The digital euro has received approval from a key committee of the European Parliament: what comes next

The European Parliament's Committee on Economic and Monetary Affairs (ECON) has officially supported the bill on the introduction of the digital euro. The vote showed a clear majority: 43 members voted in favor, 14 against, and one abstained. This is a key step towards the launch of the first central bank digital currency (CBDC) in the eurozone.
The digital euro is an electronic form of fiat money issued by the European Central Bank (ECB). It will operate in two modes: online (via a traditional bank account) and offline (via a local storage on a device, such as a smartphone). The latter mode is equivalent to cash: if the device is lost, the funds cannot be recovered. Zero-knowledge proofs are planned to be used to verify transactions, allowing operations to be confirmed without disclosing the user's personal data.

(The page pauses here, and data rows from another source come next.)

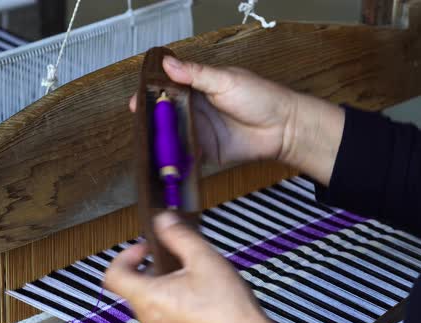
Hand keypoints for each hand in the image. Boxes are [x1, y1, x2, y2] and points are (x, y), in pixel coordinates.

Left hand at [103, 213, 277, 322]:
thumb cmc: (227, 308)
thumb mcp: (204, 259)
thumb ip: (179, 235)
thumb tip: (163, 220)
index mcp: (149, 297)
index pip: (113, 274)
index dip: (124, 255)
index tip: (144, 247)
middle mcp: (148, 317)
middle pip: (132, 286)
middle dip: (149, 267)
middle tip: (169, 258)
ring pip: (148, 300)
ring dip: (161, 283)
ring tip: (187, 276)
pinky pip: (161, 313)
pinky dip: (170, 299)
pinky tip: (194, 294)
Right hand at [130, 57, 344, 185]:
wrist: (284, 129)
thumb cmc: (261, 97)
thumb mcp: (225, 80)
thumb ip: (196, 74)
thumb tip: (168, 63)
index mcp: (197, 88)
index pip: (167, 89)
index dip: (151, 95)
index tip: (137, 101)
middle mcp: (195, 109)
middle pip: (165, 115)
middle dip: (151, 122)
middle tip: (140, 127)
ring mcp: (199, 131)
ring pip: (171, 136)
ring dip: (160, 141)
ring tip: (149, 146)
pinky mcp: (205, 151)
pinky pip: (184, 155)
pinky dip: (175, 158)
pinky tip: (165, 160)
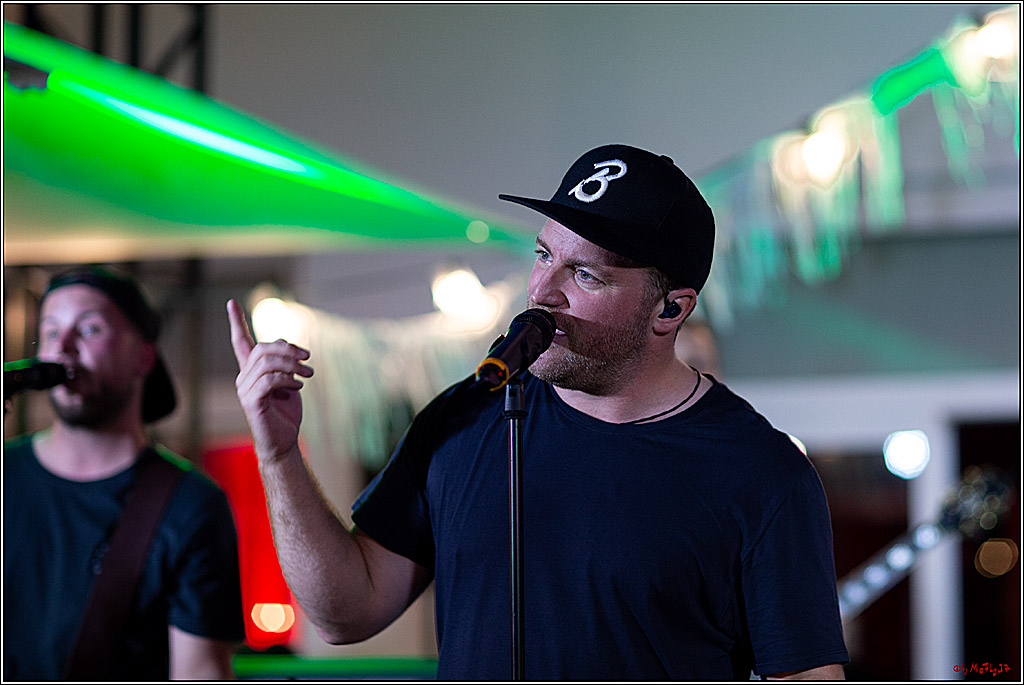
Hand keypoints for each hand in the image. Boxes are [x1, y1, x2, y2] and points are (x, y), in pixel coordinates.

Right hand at [227, 299, 313, 461]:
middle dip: (288, 349)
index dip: (237, 322)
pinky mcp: (251, 402)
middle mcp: (243, 377)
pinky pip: (269, 380)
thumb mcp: (288, 380)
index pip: (240, 342)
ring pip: (267, 363)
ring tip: (309, 373)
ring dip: (292, 365)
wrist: (284, 441)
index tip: (231, 302)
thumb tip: (287, 345)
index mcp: (251, 371)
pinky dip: (287, 379)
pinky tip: (298, 386)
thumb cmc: (286, 412)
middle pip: (263, 349)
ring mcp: (245, 390)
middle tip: (308, 357)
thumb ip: (284, 362)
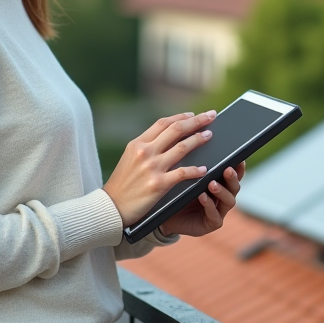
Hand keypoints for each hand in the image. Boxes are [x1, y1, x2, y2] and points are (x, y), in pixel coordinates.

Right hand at [103, 111, 216, 227]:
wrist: (111, 207)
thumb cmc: (122, 184)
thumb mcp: (129, 158)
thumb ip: (146, 147)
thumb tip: (169, 138)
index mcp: (138, 143)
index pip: (163, 123)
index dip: (181, 117)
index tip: (193, 114)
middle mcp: (145, 152)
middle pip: (176, 130)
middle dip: (196, 121)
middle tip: (211, 115)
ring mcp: (152, 167)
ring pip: (182, 147)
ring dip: (199, 139)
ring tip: (210, 136)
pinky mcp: (159, 184)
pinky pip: (183, 173)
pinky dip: (196, 170)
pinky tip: (205, 169)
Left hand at [158, 162, 244, 237]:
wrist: (163, 215)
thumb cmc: (175, 192)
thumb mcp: (185, 176)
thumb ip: (194, 164)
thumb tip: (196, 140)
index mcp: (219, 183)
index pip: (234, 173)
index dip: (238, 166)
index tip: (238, 158)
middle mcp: (222, 197)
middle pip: (235, 186)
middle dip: (232, 178)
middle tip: (227, 169)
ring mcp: (219, 211)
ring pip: (229, 201)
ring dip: (222, 191)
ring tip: (212, 184)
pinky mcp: (211, 224)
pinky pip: (215, 215)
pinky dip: (209, 205)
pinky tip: (202, 197)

Key Parameters and Limitations
Banks, payment providers, post offices, electronic money issuers, and regulated crypto-asset providers will be able to distribute the digital euro. Most companies will be required to accept the new currency, except for small and micro-enterprises that do not support other digital payments. Basic services for users (account opening, storage and management of funds, access to at least one payment instrument) will remain free of charge.
To minimize risks to the banking system, a holding limit will be set for citizens. The specific amount has not yet been determined: the ceiling will be set by the European Commission based on ECB recommendations and reviewed at least once every two years.
Timeline and Infrastructure
Before the launch, the ECB must build the necessary infrastructure, conduct real-world pilot tests, and clarify liability rules, especially regarding offline risks, including double spending. After authorization, a deployment period of at least 24 months is envisaged. According to ECB estimates, if legislation is adopted in 2026, the first transactions could begin in mid-2027, and a potential first issuance of the digital euro could occur in 2029.
The digital euro is intended to reduce the EU's dependence on external payment infrastructures. In October 2025, the ECB noted that nearly two-thirds of card transactions in the eurozone are processed by non-European companies. In parallel, European banks are developing a private alternative—the regulated euro stablecoin project Qivalis, whose number of participants has grown to 37 banks. The asset's launch is planned for the second half of 2026.
My analysis: The approval of the ECON committee is not just a formality, but a clear signal to the market: Europe is serious about creating its own digital currency capable of competing with private stablecoins and external payment systems. However, the key challenge is the balance between privacy and control, as well as the impact on the traditional banking system. If the holding limits are too low, this could reduce the attractiveness of the digital euro for the mass user. We are following developments.